++++ Fragmento del texto

FERRERO BOYA, Antonio, Recetario del dulce artesano en Guadalajara,
Guadalajara, M. Ferrero Calvo / Aache Ediciones, (col. Tierra de Guadalajara,
90), 2015, 254 pp. (I.S.B.N. 978-84-15537-68-7).
Ahora que parecen estar
de moda los libros de gastronomía se echaba en falta uno como el presente, que va directamente al
grano. Un libro, o mejor dicho, recetario, ha sido editado para disfrutar con
los dulces más conocidos y acreditados de Guadalajara, aunque también incluya
algunos menos conocidos, puesto que ese ha sido el fin perseguido por los
herederos de Antonio Ferrero, maestro
pastelero durante más de cincuenta años, a la vez que servir de homenaje al
padre que tan buena memoria dejó entre quienes tuvimos la suerte de conocerlo,
siempre de blanco inmaculado, en el obrador de la confitería de Villalba.
Y, digo recetario,
puesto que de eso se trata, que viene a mantener viva la artesanía del dulce en
tierras de Guadalajara. Ese es uno de los grandes méritos del libro, servir de
guía a quienes quieran seguir sus pasos en este dulce mundo de la pastelería
creativa; el otro mérito que yo veo en esta obra es el gran aporte, impagable,
que las nuevas generaciones van a recibir, puesto que con esta colección de
recetas es evidente que la tradición podrá ser más y mejor conocida y por
tanto, mantenida durante más tiempo. La edición de un libro contribuye
eficazmente a su mantenimiento a través del tiempo… porque, de momento, no es
muy conveniente confiar nuestros recuerdos a las “nuevas tecnologías” que, el
día menos pensado, con un simple apagón se pueden ir al garete.

++++++++
++++ Datos proporcionados

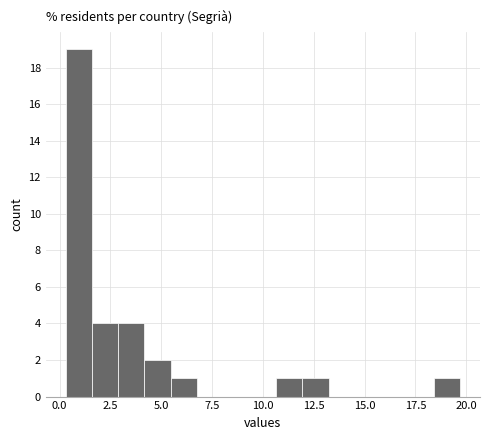

Around what value on the x-axis is the tallest bar? Give the approximate position of its centre, as read against the axis.

1.0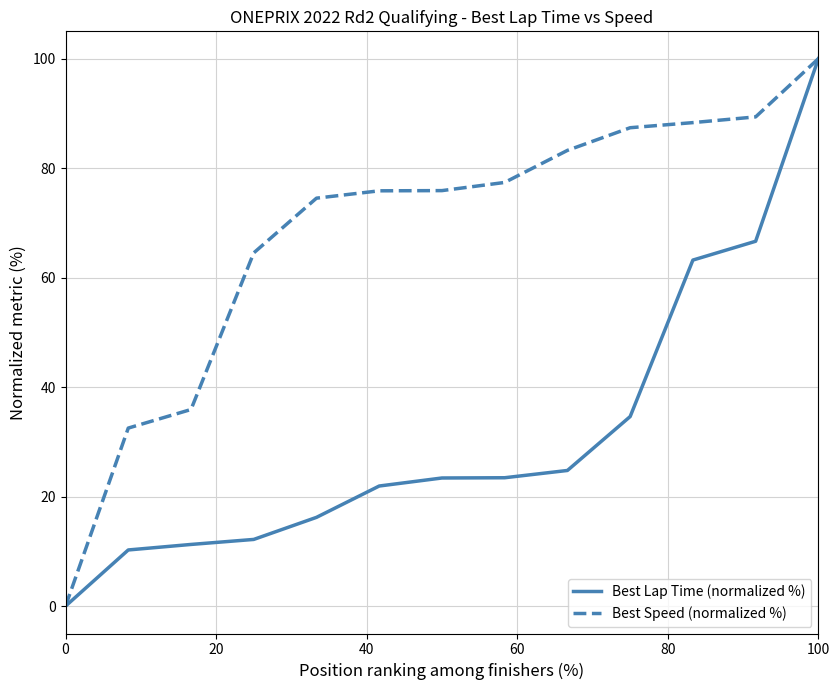

True or false: Best Lap Time (normalized %) and Best Speed (normalized %) cross at least once.

False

++++++++

#### Consigna
Escribe la continuación de la reseña sobre el recetario del dulce artesano en Guadalajara, empezando justo después de su última oración.

#### Solución del ejercicio
Tres aspectos, por
tanto, en un sólo libro: homenaje familiar -como así consta a través de las
emotivas palabras de declaración y reconocimiento de sus hijos en las páginas
preliminares-, recetario que gentilmente se ofrece al público interesado y
herencia cultural que se transmite a las generaciones venideras. Acaso haya
algún aspecto más a tener en cuenta.
Antonio Ferrero Boya
(1921-2005) fue ampliamente reconocido por sus contribuciones a la artesanía
del dulce en Guadalajara, especialmente por sus conocidos “feos”, elaborados
con infinita paciencia, así como por sus pastas de almendras y piñones, el
turrón de yema, los merengues de café, el huevo hilado, los bizcochos borrachos
-tan diferentes a los actuales-, las trenzas de hojaldre y el roscón de Reyes,
que los niños de entonces comíamos con cuidado para no rompernos los dientes
con la “sorpresa” que solían poner en su interior y que, a veces, eran billetes
de banco de curso legal, que iban desde los de peseta y cinco pesetas, hasta
los de quinientas y de mil, que por aquellas posibles clientes. Una vez
jubilado, era Antonio el que recibía la mayor satisfacción al ver que los
chicos y chicas de Guadalajara comían “sus dulces” mientras paseaban por la
calle Mayor, especie de “tontódromo” por aquellas fechas.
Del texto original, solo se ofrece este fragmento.